▽
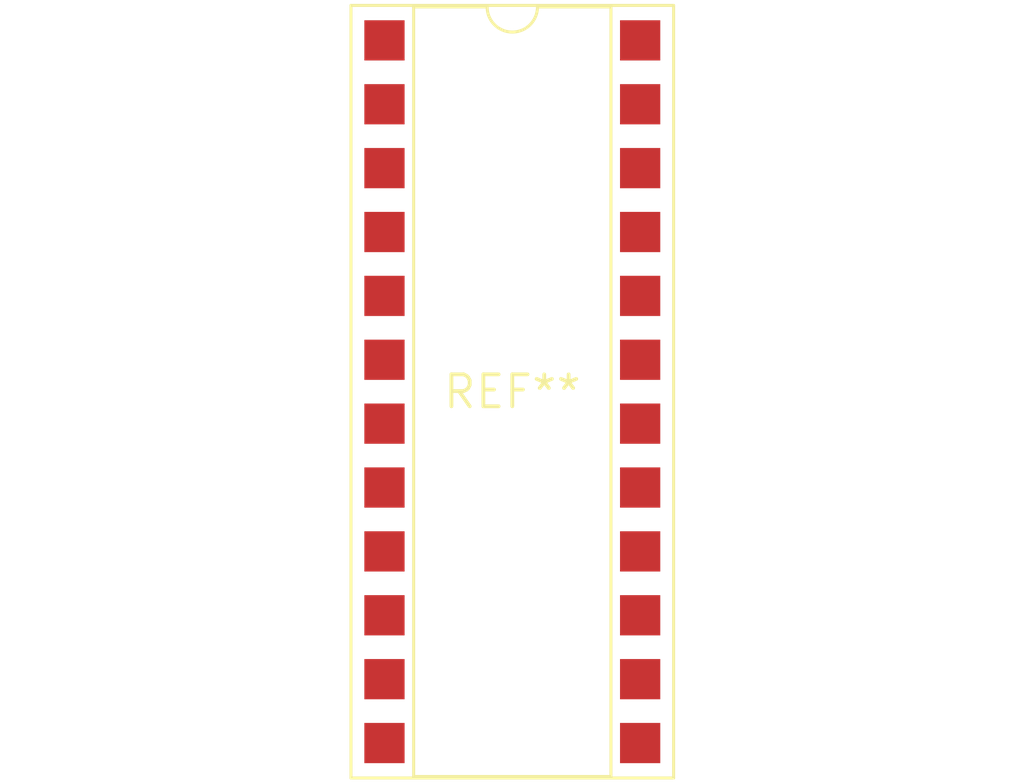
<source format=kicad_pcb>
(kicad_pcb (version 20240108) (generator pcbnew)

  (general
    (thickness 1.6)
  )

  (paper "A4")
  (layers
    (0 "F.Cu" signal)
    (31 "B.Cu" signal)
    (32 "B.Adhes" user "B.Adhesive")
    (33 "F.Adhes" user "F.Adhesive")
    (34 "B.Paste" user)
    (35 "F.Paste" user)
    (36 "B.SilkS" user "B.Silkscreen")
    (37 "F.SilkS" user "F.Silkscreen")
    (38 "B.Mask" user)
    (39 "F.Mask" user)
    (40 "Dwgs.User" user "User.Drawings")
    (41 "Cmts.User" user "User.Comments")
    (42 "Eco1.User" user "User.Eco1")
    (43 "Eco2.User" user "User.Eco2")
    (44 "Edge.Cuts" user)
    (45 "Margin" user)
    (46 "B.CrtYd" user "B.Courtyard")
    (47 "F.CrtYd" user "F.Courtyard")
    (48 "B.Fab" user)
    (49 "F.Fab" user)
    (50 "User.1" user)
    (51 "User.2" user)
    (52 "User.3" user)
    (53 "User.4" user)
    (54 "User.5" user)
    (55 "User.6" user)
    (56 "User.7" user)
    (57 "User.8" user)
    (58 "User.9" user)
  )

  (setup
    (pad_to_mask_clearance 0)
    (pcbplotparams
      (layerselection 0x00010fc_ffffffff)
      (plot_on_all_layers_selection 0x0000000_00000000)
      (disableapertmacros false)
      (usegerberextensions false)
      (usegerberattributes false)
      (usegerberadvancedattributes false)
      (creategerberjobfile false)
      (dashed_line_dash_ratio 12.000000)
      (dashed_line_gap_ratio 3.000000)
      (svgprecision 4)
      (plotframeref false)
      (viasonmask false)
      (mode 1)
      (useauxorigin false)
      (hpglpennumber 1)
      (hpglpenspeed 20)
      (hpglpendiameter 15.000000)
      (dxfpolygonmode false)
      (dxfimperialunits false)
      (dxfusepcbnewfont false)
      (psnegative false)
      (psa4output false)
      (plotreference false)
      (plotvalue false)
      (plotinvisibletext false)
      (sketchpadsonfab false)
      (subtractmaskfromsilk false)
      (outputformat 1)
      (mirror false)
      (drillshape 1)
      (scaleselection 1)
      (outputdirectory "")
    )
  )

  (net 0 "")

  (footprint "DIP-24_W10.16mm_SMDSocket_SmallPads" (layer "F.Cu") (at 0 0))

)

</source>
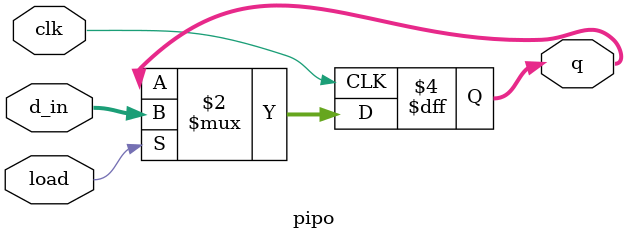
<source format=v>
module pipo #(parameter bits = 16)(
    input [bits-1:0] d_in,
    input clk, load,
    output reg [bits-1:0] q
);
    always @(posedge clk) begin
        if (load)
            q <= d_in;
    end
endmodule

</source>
△
• _What is being asked_
Line by line, reproduce the material above exactly, leaving each picture out.

• _Result of this exercise_
<source format=kicad_pcb>
(kicad_pcb (version 20240108) (generator pcbnew)

  (general
    (thickness 1.6)
  )

  (paper "A4")
  (layers
    (0 "F.Cu" signal)
    (31 "B.Cu" signal)
    (32 "B.Adhes" user "B.Adhesive")
    (33 "F.Adhes" user "F.Adhesive")
    (34 "B.Paste" user)
    (35 "F.Paste" user)
    (36 "B.SilkS" user "B.Silkscreen")
    (37 "F.SilkS" user "F.Silkscreen")
    (38 "B.Mask" user)
    (39 "F.Mask" user)
    (40 "Dwgs.User" user "User.Drawings")
    (41 "Cmts.User" user "User.Comments")
    (42 "Eco1.User" user "User.Eco1")
    (43 "Eco2.User" user "User.Eco2")
    (44 "Edge.Cuts" user)
    (45 "Margin" user)
    (46 "B.CrtYd" user "B.Courtyard")
    (47 "F.CrtYd" user "F.Courtyard")
    (48 "B.Fab" user)
    (49 "F.Fab" user)
    (50 "User.1" user)
    (51 "User.2" user)
    (52 "User.3" user)
    (53 "User.4" user)
    (54 "User.5" user)
    (55 "User.6" user)
    (56 "User.7" user)
    (57 "User.8" user)
    (58 "User.9" user)
  )

  (setup
    (pad_to_mask_clearance 0)
    (pcbplotparams
      (layerselection 0x00010fc_ffffffff)
      (plot_on_all_layers_selection 0x0000000_00000000)
      (disableapertmacros false)
      (usegerberextensions false)
      (usegerberattributes false)
      (usegerberadvancedattributes false)
      (creategerberjobfile false)
      (dashed_line_dash_ratio 12.000000)
      (dashed_line_gap_ratio 3.000000)
      (svgprecision 4)
      (plotframeref false)
      (viasonmask false)
      (mode 1)
      (useauxorigin false)
      (hpglpennumber 1)
      (hpglpenspeed 20)
      (hpglpendiameter 15.000000)
      (dxfpolygonmode false)
      (dxfimperialunits false)
      (dxfusepcbnewfont false)
      (psnegative false)
      (psa4output false)
      (plotreference false)
      (plotvalue false)
      (plotinvisibletext false)
      (sketchpadsonfab false)
      (subtractmaskfromsilk false)
      (outputformat 1)
      (mirror false)
      (drillshape 1)
      (scaleselection 1)
      (outputdirectory "")
    )
  )

  (net 0 "")

  (footprint "DIP-24_W10.16mm_SMDSocket_SmallPads" (layer "F.Cu") (at 0 0))

)

</source>
<source format=v>
module pipo #(parameter bits = 16)(
    input [bits-1:0] d_in,
    input clk, load,
    output reg [bits-1:0] q
);
    always @(posedge clk) begin
        if (load)
            q <= d_in;
    end
endmodule

</source>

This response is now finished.